The backend classifies; the client launches. The server never constructs deep links or knows which apps the user has installed. When the transcript was explicit ("let's hop on Zoom"), the LLM may set intentMetadata.providerHint — a reordering hint for the client's chip list, not a binding choice.

intent and intentMetadata are persisted to Postgres (action_items.intent, action_items.intent_metadata_json) and surfaced on both GET /api/actions and GET /api/calls/{id}/analysis. Older rows have null intent — no chips rendered.

See API · Action items for the full metadata field reference and client integration notes.
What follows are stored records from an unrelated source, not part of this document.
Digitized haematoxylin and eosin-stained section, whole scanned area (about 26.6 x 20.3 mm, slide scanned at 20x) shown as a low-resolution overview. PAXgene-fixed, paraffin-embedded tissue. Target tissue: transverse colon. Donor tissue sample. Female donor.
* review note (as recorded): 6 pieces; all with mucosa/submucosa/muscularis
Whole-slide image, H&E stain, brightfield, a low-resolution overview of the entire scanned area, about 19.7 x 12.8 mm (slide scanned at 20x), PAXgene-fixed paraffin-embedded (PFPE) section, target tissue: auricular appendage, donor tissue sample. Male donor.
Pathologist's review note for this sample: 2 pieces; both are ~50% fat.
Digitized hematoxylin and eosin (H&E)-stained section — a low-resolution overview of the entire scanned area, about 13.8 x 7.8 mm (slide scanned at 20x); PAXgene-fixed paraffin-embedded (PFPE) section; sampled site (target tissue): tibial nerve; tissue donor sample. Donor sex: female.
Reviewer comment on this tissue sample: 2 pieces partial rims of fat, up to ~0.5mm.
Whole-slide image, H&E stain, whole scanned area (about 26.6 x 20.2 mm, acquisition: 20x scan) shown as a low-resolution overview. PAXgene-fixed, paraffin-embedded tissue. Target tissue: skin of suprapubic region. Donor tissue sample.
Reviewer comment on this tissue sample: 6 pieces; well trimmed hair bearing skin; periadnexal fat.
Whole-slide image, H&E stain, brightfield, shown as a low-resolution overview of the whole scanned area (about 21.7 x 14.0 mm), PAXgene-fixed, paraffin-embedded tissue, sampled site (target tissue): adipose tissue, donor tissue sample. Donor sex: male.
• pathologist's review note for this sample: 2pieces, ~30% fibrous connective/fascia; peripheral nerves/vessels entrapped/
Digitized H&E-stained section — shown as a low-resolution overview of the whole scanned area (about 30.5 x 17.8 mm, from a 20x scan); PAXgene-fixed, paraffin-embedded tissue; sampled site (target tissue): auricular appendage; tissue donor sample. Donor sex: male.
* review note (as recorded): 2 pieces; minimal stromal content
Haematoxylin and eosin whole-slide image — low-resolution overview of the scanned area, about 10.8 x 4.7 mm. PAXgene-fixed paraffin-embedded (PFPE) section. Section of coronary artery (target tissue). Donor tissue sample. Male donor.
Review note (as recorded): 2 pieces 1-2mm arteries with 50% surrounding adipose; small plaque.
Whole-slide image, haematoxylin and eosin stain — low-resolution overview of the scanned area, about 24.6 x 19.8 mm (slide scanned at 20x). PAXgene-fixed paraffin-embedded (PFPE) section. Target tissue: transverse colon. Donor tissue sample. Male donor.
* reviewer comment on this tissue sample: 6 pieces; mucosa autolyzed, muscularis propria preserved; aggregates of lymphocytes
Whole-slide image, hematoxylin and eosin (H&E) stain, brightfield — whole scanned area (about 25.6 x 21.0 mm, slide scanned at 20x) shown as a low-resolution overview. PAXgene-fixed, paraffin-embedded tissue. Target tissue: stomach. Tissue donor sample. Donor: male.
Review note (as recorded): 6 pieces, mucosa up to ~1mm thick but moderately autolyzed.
executiveSummaryBullets, keyDiscussionPoints, sentiment, and tone are not denormalised to Postgres. They live in the analysis JSON artifact only.

Failure handling

  • Hard fail on LLM 4xx (e.g. content policy block, invalid key). Call moves to FAILED.
  • Retry once on network / 5xx.
  • Soft fail on action-item extraction — transcript and analysis still ship.

Idempotency

Re-running analysis (e.g. after a prompt change) is safe:

  • ANALYSIS_JSON is overwritten in place. The artifact stays the raw LLM bytes, not Jackson's re-serialization, so the original wire format is preserved verbatim.
  • Action items are deleted-then-reinserted for the call — no duplicate rows on reprocess.

Telemetry

  • scryon.analysis.duration{provider="openai"} — timer.
  • scryon.analysis.cost.tokens{type="prompt|completion"} — counter (when the provider returns usage info).
  • scryon.action_items.extracted — counter (per call).
  • event=PIPELINE stage=ANALYZED status=COMPLETED durationMs=... tokens=...

Privacy

  • The LLM provider receives the transcript text. Choose a provider that meets your data residency requirements.
  • The prompt does not include phone numbers, emails, the user's externalUserId, contact name, or any field beyond what's required for the analysis.
  • Set LLM_TEMPERATURE=0.2 (default) to keep outputs deterministic-ish; raise carefully.
  • Sentiment and tone scores must be grounded in the transcript. The prompt explicitly tells the model to prefer unclear and lower magnitudes when in doubt.

Code map

ConcernFile
Provider interfaceAnalysisClient
OpenAI implementationOpenAiAnalysisClient
Prompt builder + schema enforcementAnalysisPrompt
Output DTO (records)ScryonAnalysis (in com.scryon.analysis.dto)
Pipeline orchestratorCallProcessingService.finishPipelineAfterTranscript
Postgres side effects + action itemsCallPersistenceService.applyAnalysisSideEffects
Owner reconciliationActionItemOwnerMapper
GET /analysis adapterCallAnalysisResolver (legacy aliases)
EndpointCallController#analysis

Tests to look at

TestWhat it covers
ScryonAnalysisV2SchemaTestRound-trip of all v2 fields + v1 backward compat.
CallAnalysisResolverTestLegacy alias generation + v2 pass-through.
AnalysisPipelineActionItemsTestEnd-to-end pipeline with a mocked LLM.
CallArtifactEndpointTestGET /analysis legacy aliases from stored artifact.